Phage Interactions with Immune Cells in 3D Microgels

• Ansolei Taliaferro, Biological Sciences, Delaware State University

• Catherine Fromen, Chemical and Biomolecular Engineering, University of Delaware
• Victoria Muir, Chemical and Biomolecular Engineering, University of Delaware

Bacteriophages, or “phages” for short are viruses that kill bacteria and are found everywhere in the biosphere. Phage therapy has been developed to fight bacterial infections because of the rise of antibiotic resistance and the need for other ways to treat infections. Local therapy is beneficial compared to systemic treatment because it allows increased drug concentration at the intended site and reduces side effects. Phage therapy could be delivered locally through the delivery of granular hydrogels. Granular hydrogels are packed micro-sized hydrogel particles. When delivered into the body, phages and microgels will interact with host immune cells. However, the effect of phages on mammalian immune cells is not often studied. It is important to research these interactions as immune cells are at high concentration at the site of infection.

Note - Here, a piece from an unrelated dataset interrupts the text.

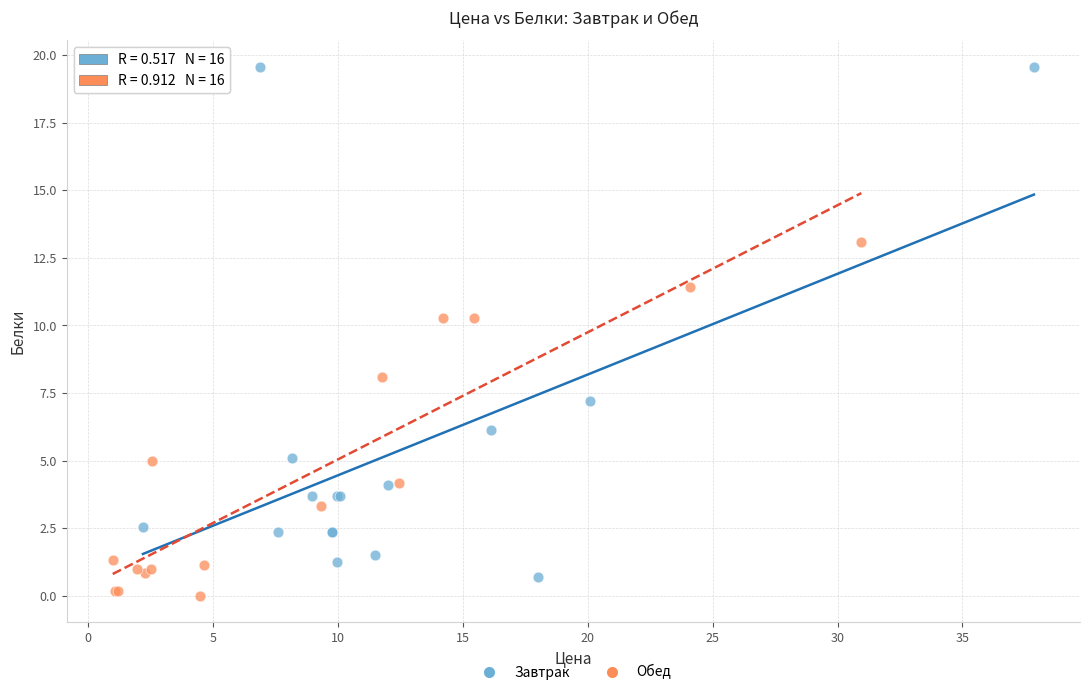

Which series has the widest spread of Y values?

Завтрак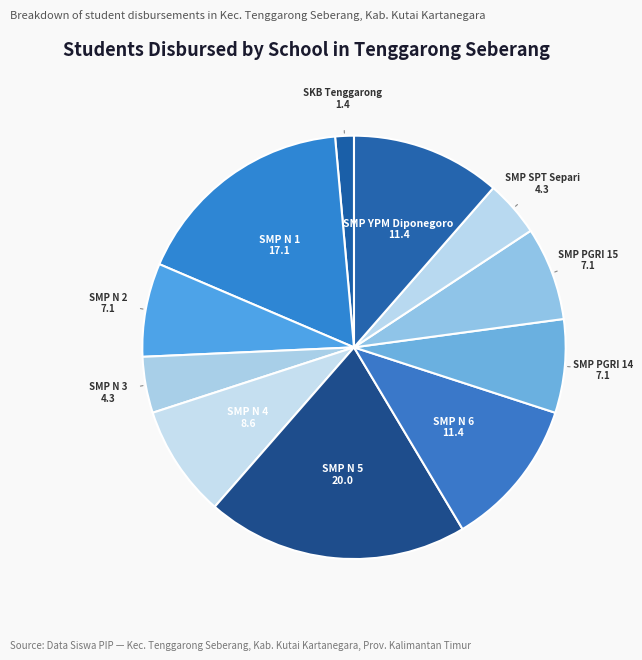

How many slices are in this pie chart?

11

Our central objective is to better understand how immune cells respond to bacteriophages delivered from granular hydrogels. The microgels used for our experiments were made from GelMA, a gelatin polymer with a methacrylate group added. The methacrylate group allows us to covalently crosslink the gelatin together to form a stable hydrogel network. The microgels must be crosslinked by UV light to stay linked in the temperature needed for cell incubation (37°C). We found that uncrosslinked microgels impacted the morphology of immune cells without being added in a transwell, but microgels added with a transwell did not impact immune cell morphology. We also found that a high dosage of phage negatively affected the metabolism of RAW immune cells, while a low dosage was more like our positive control. However, macrophages seem to endocytose both high and low amounts of phages. We investigated the dynamics of phage-immune cell interactions with and without granular hydrogels. We found that phages diffuse throughout cells and microgels and have more fluorescence over time. As a proof of concept, we also showed that granular hydrogels loaded with phages could be bioprinted into stable structures. This highlights the potential for creating bioprinted models of phage-immune cell interactions. These studies influence new insights into phage therapy and ways to study phage-immune cell interactions.